**PROBLEM TO WORK ON**
Omit every picture and return the rest of the data unaltered.

(Saved entries)
****************************************

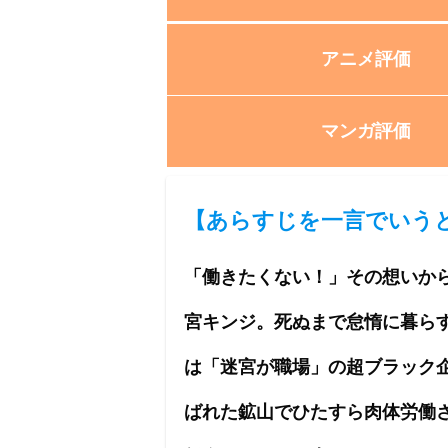
アニメ評価
マンガ評価
【
あらすじを一言でいう
「働きたくない！」その想いか
宮キンジ。死ぬまで怠惰に暮ら
は「迷宮が職場」の超ブラック
ばれた鉱山でひたすら肉体労働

****************************************

**WRITTEN RESPONSE**
アニメ評価
マンガ評価
【
あらすじを一言でいう
「働きたくない！」その想いか
宮キンジ。死ぬまで怠惰に暮ら
は「迷宮が職場」の超ブラック
ばれた鉱山でひたすら肉体労働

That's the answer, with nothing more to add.